Pentagon and White House officials conspired to obstruct an order from the former US president, Donald Trump, to withdraw American troops from all overseas military adventures, according to a source quoted by news website Axios on Sunday.
It reported that a Trump aide, John McEntee, delivered a hand-written memo to retired Army Colonel Douglas Macgregor, who had just been appointed an advisor to acting defence secretary Christopher Miller on November 9 2020, with the words: “This is what the president wants you to do”.
The note reportedly read simply: "1. Get us out of Afghanistan. 2. Get us out of Iraq and Syria. 3. Complete the withdrawal from Germany. 4. Get us out of Africa."
Macgregor said the withdrawal of troops from multiple countries following the US presidential election was a tall order to achieve prior to the January 20 executive branch handover.
"Then do as much as you can," McEntee reportedly replied.

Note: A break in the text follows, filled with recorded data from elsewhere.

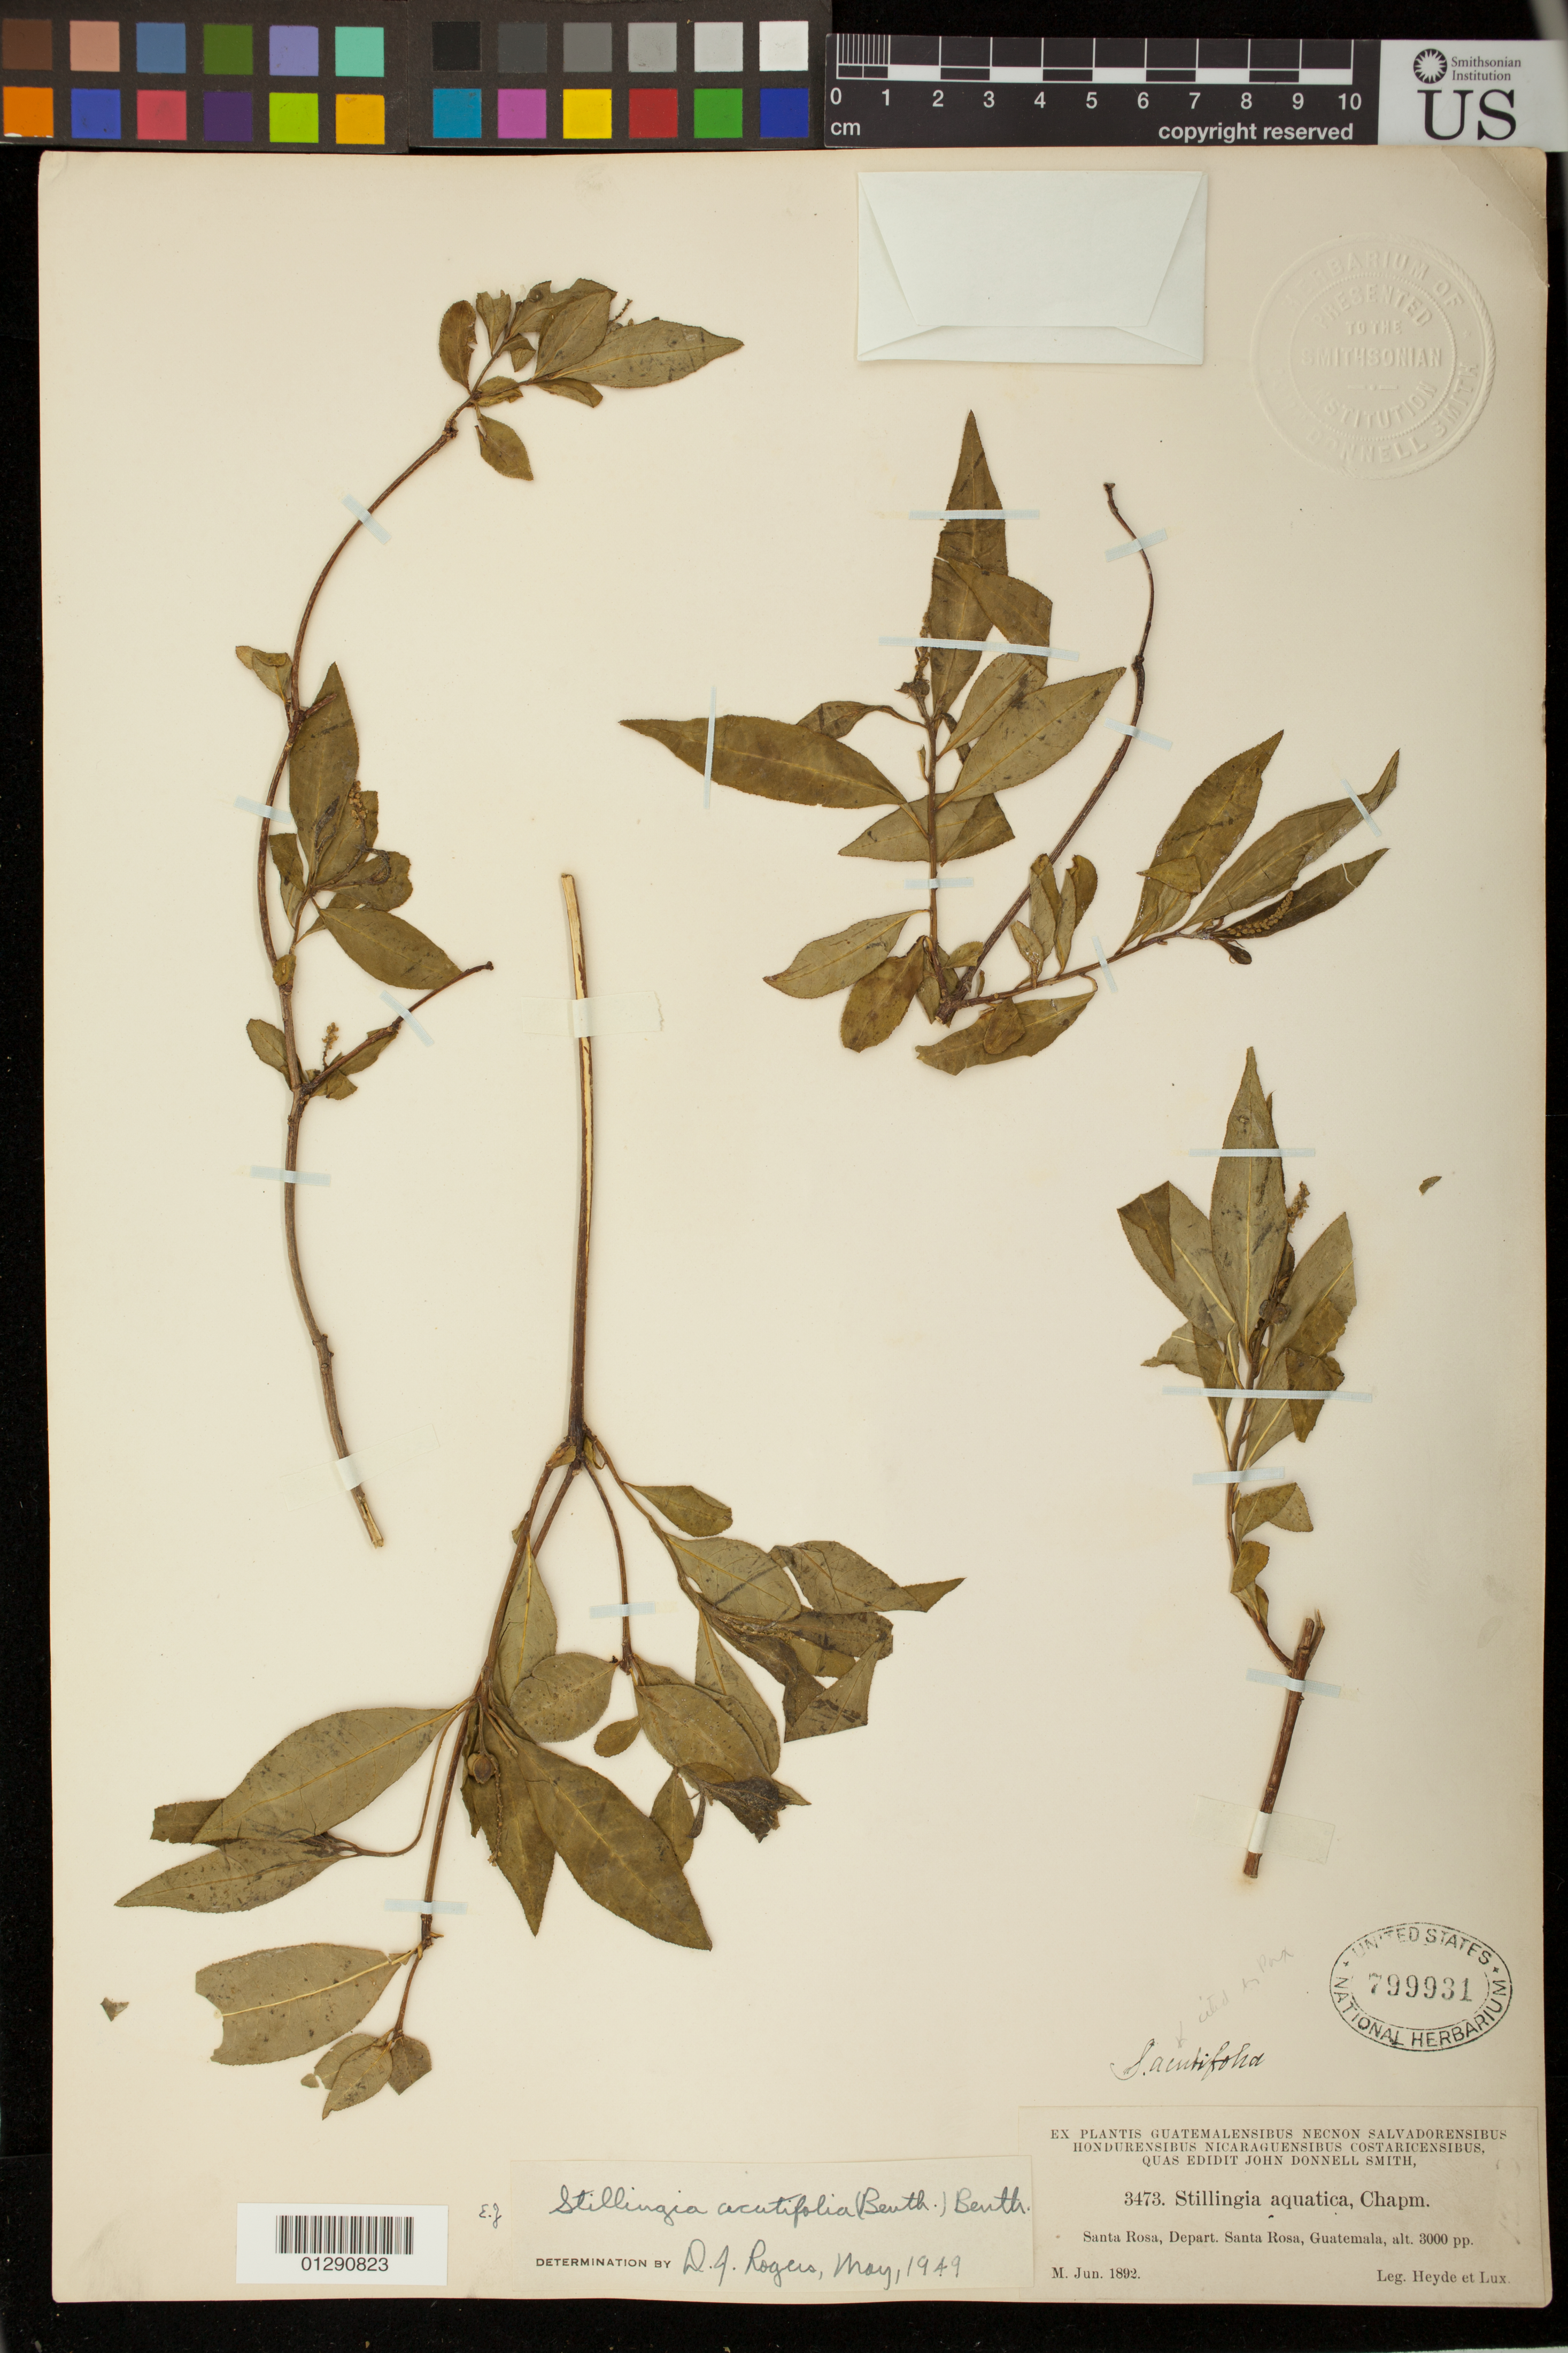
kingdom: Plantae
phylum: Tracheophyta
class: Magnoliopsida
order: Malpighiales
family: Euphorbiaceae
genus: Stillingia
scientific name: Stillingia acutifolia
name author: (Benth.) Benth. ex Hemsl.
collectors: J. Smith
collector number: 3473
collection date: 1892-06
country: Guatemala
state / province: Santa Rosa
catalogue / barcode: US 799931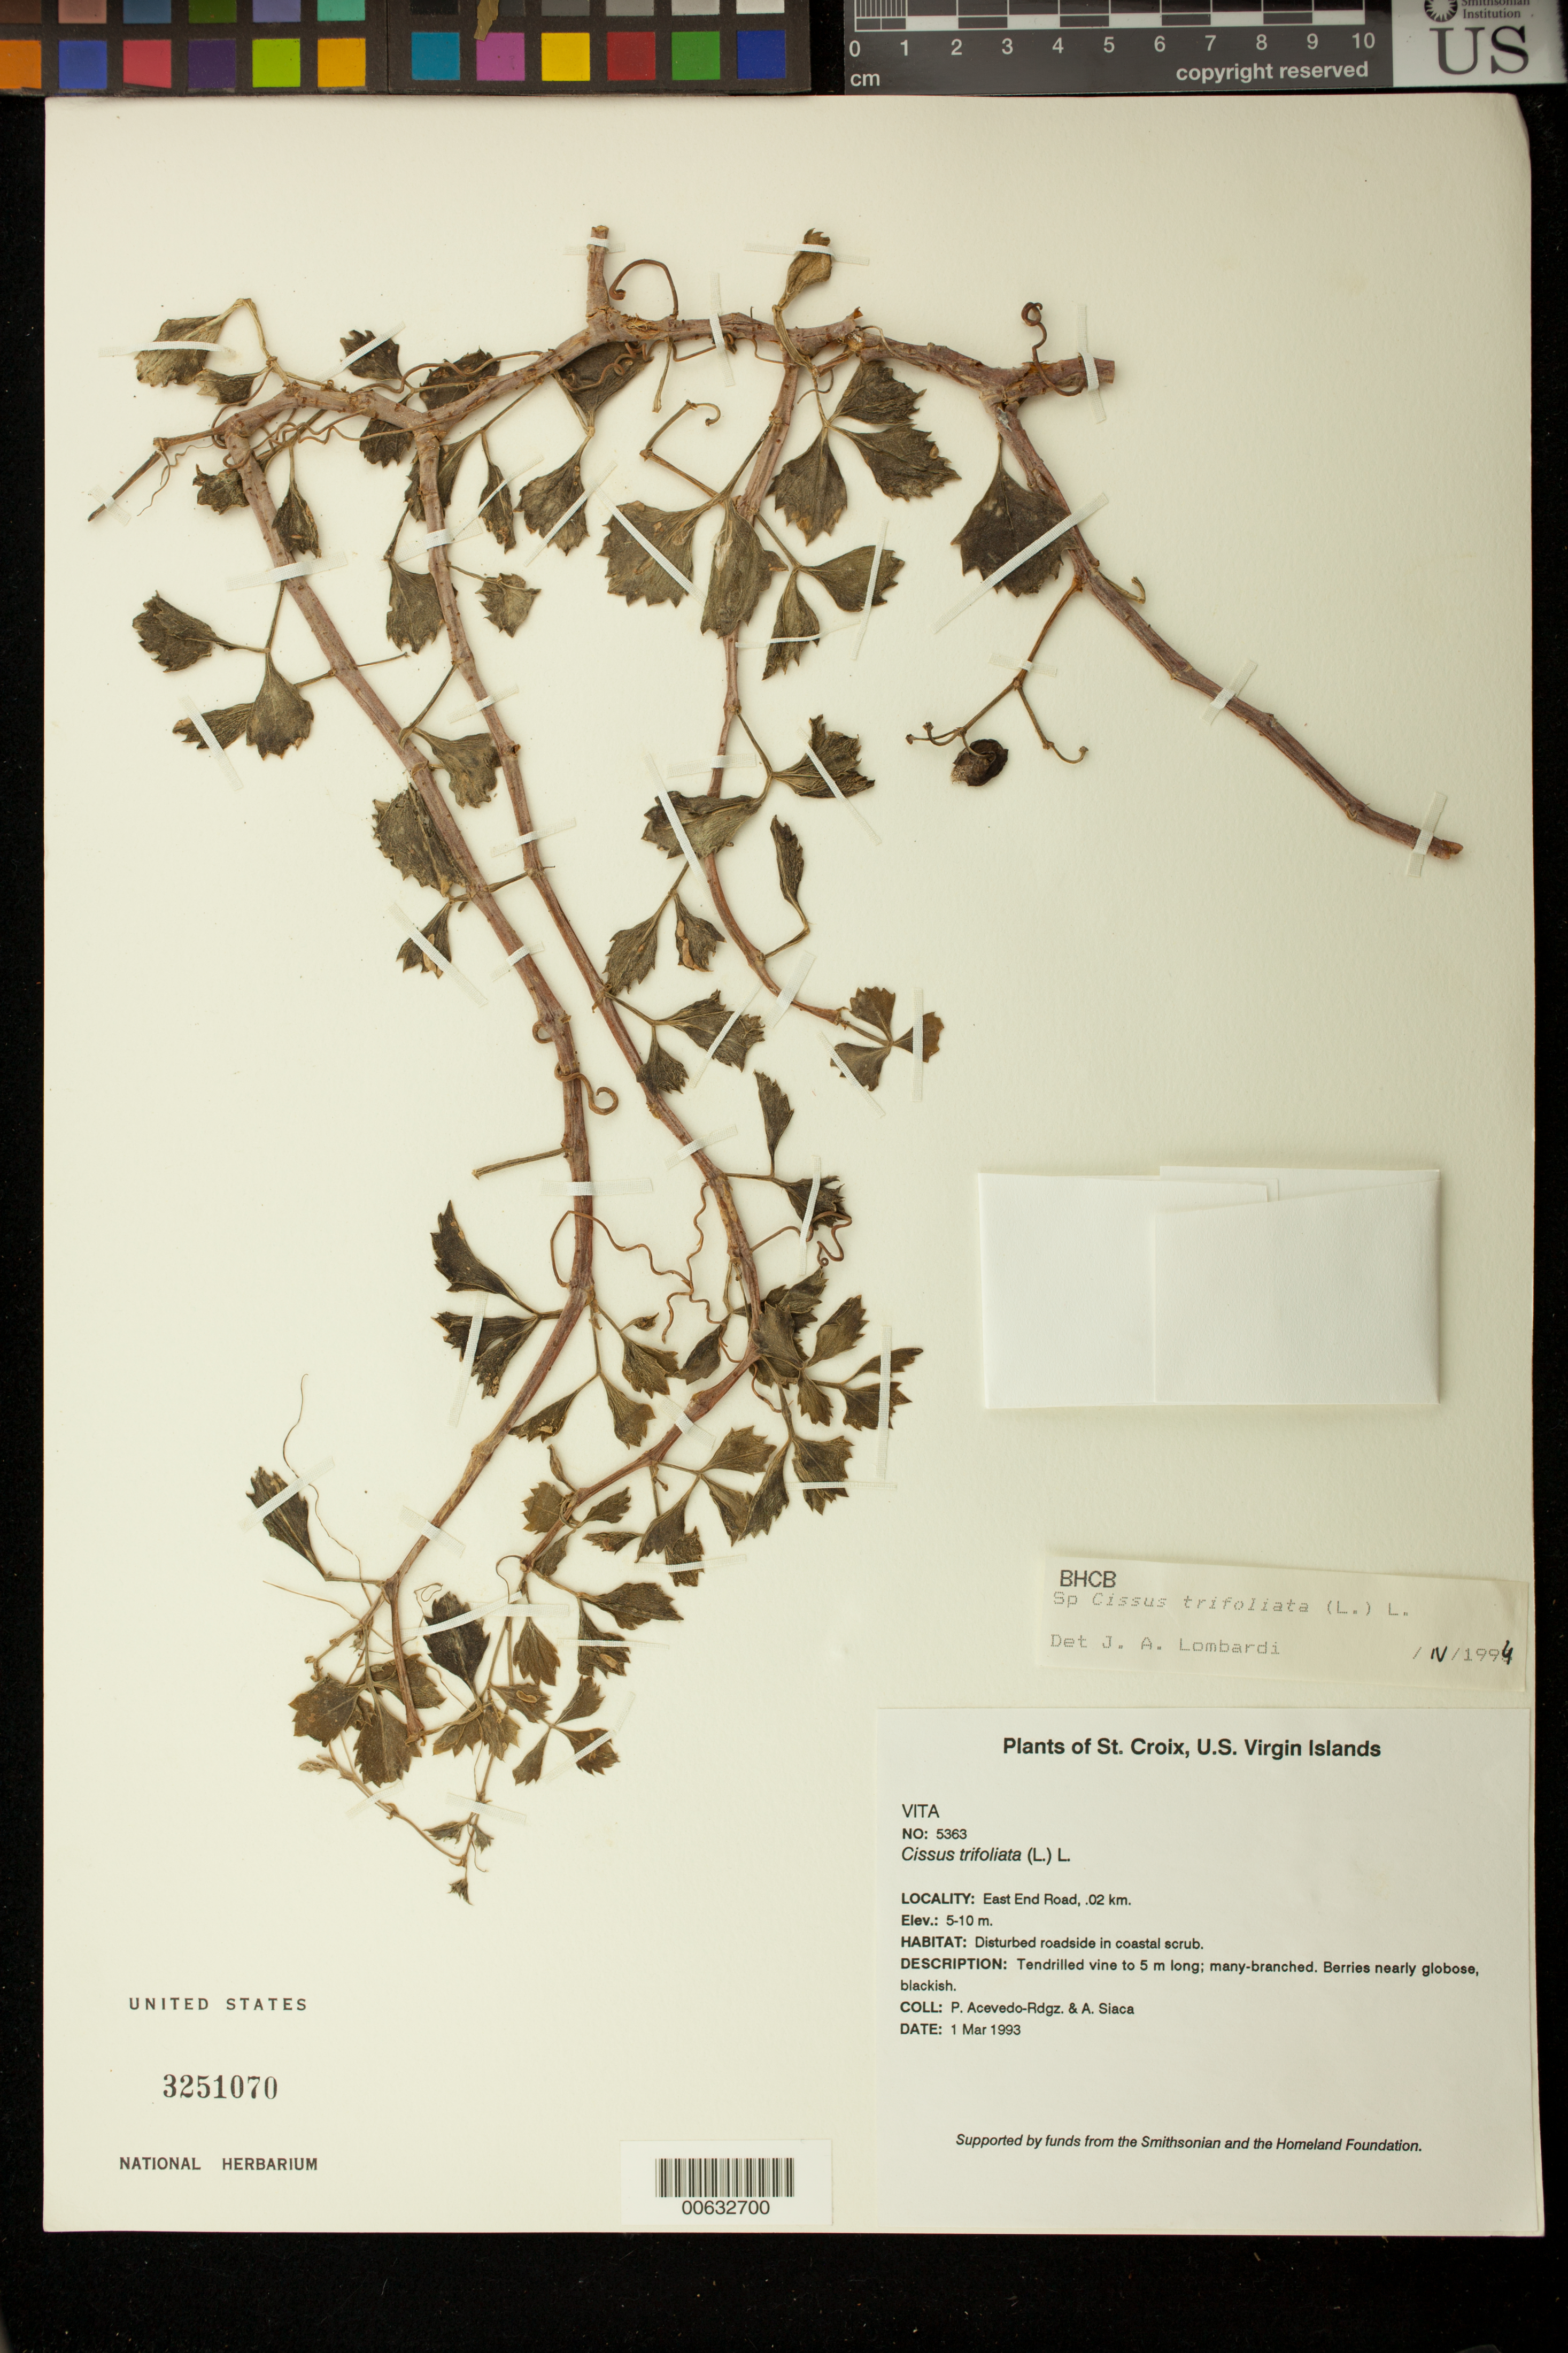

MacGregor's opinion was that Miller, who was an 'acting' Pentagon chief, would need presidential authority to issue such orders.
Orders Disobeyed
One of McEntee's subordinates called Macgregor the next day for advice on how to draft the memo. "Let's stick first with Afghanistan," the colonel advised. "I think it should be midnight, 31 December 2020." Macgregor's opinion was that this would allow Trump to keep an election promise to get out of Afghanistan.
The colonel was surprised when saw the final draft — with the date for the Afghan withdrawal moved from December 31 to January 15, 2021, and that for a pull-out from Somalia switched vice-versa. But his insistence on dropping the orders for troops to leave Germany, Iraq and Syria — where they are deployed illegally against government wishes — as unrealistic in the time-frame.
Miller duly received the one-page order on November 11, 2020, the report claims — and was reportedly incredulous when he read it. Joint Chiefs of Staff Chairman General Mark Milley and other top brass were reportedly appalled that Trump was calling time on the 19-year military adventure across the globe.
White House counsel Pat Cipollone got a call from the Pentagon about the order, and then notified Trump's National Security Adviser Robert O'Brien. According to Axios, neither knew where the order came from despite it bearing Trump's signature.
The two officials countermanded the order and called a meeting with Trump in which Milley, Miller and O'Brien talked the outgoing president out of his plans for rapid withdrawals on two fronts.
Broken Peace Deal
Biden has since cancelled the Afghan peace treaty the Trump administration negotiated with the Taliban, unilaterally pushing back the agreed May 1 date for a full troop pullout by September 11, 2021.
Trump said to Axios that Biden, now seeking to take credit for the Afghan withdrawal, had no choice but to go through with it because Trump had "built a train that couldn't be stopped".
He asserted his March 2020 phone call to Taliban leader Mullah Abdul Ghani Baradar — the first direct contact by a US president — ensured that no US troops were killed for over a year towards the end of his presidency.
A Taliban spokesman rejects Trump's claim that the latter threatened Baradar that the US would "hit you harder than you've ever been hit before" if terrorist groups began using Afghanistan as a base again.
Zabiullah Mujahid told Axios that Trump "did not exert pressure nor issue any threats and warnings," insisting instead that the phone call was "cordial and normal".